In something of a surprise, the new owners of Miramax have announced a deep partnership with The Weinstein Company to create movie sequels and TV shows for a number of longstanding Miramax properties.
The first new projects underdevelopment will include sequels to "Bad Santa," "Rounders" and "Shakespeare in Love." The second is unexpected as the original film was considered a bomb after only grossing $22 million in 1998. The "Love" sequel is only questionable as few best picture winners besides "The Godfather" and "Rocky" return to the well for additional installments.
Other properties the companies hope to develop are "Bridget Jones’s Diary," "Copland," "From Dusk Till Dawn," "Swingers," "Clerks," "Shall We Dance," and "The Amityville Horror." Some of these projects will be direct to DVD or Blu-ray movies and its unclear overall if original filmmakers such as Quentin Tarantino, Doug Liman or Kevin Smith will be involved in such endeavors.
The companies are already partnered on 2011's "Scream 4,""Spy Kids 4" and "Scary Movie 5." Those films were set up prior to Miramax being acquired from the Walt Disney Company.
In a statement, Harvey and Bob Weinstein, who originally founded Miramax before selling it to Disney, were quoted as saying, "We are very close to these films and the new management of Miramax also feels that we are in the best position to create sequels that are at once worthy and compelling in their own right.
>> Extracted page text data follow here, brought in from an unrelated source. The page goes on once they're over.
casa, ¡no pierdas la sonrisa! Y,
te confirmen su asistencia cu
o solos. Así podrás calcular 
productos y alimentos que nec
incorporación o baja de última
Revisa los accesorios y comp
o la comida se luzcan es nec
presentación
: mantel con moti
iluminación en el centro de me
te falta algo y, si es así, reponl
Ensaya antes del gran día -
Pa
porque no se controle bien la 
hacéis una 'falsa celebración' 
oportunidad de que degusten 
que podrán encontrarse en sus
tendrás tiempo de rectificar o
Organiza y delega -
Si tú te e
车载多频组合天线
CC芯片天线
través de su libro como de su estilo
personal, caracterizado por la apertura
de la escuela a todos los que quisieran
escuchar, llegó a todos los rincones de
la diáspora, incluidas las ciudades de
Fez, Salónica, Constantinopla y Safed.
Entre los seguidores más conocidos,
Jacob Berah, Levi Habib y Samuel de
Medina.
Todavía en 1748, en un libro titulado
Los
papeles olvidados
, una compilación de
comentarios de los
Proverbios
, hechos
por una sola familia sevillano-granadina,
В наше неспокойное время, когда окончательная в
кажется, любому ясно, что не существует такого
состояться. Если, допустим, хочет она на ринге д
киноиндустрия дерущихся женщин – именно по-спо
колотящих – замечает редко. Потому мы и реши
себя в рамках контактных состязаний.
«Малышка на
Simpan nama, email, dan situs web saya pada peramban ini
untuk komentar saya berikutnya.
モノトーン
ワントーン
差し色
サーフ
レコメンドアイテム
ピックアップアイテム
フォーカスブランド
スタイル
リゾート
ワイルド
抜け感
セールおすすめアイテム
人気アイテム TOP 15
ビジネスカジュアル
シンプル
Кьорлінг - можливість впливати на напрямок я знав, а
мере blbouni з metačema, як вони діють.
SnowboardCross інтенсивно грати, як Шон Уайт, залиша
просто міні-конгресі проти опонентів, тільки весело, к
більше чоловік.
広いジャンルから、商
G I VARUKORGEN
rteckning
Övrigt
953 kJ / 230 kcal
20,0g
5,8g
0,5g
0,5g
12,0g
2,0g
We look forward to working with Mike and his team on getting these films into production as soon as possible, and extending our partnership in the years ahead.”
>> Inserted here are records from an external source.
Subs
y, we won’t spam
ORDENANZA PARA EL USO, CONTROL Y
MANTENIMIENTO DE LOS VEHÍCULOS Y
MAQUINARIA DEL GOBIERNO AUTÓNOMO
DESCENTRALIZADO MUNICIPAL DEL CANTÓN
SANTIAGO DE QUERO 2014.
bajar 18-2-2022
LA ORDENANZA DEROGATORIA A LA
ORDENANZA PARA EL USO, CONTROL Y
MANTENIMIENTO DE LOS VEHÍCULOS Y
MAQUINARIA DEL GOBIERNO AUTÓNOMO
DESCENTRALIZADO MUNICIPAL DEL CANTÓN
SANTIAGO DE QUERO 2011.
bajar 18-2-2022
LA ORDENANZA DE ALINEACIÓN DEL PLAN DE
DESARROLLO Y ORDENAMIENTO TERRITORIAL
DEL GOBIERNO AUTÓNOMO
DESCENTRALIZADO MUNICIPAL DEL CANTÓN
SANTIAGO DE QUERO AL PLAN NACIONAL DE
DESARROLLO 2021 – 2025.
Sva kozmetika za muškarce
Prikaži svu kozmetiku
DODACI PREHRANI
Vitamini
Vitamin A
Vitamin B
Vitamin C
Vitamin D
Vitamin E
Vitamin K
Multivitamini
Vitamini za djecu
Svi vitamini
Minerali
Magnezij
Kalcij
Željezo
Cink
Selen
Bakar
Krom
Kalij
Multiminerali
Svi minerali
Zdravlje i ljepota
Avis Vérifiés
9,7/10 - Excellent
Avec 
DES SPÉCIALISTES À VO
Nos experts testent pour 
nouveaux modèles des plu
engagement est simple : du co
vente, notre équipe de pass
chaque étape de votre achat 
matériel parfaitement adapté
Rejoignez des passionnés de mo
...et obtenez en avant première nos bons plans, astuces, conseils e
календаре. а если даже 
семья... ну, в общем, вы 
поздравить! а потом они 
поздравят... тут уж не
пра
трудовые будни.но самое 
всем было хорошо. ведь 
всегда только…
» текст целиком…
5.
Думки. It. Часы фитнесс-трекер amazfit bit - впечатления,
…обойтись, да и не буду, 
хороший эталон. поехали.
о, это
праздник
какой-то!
New Miramax CEO Mile Lang remarked, "“We are thrilled and honored to work with Harvey and Bob Weinstein. There is no better partner to build on these great films and turn them into franchises, while also creating exciting new TV properties. This agreement will extend the Miramax library while also enabling us to create new content without committing near-term capital.”
It's worth noting the Weinsteins unsuccessfully bid to try to reclaim the company they departed in 2005 earlier this year, but the deal fell apart at the last minute. Instead, consortium of outside investor lead by Colony Capital acquired the mini-major's 700 film library. So far, the company appears content to exploit its properties and not venture into original productions or acquisitions.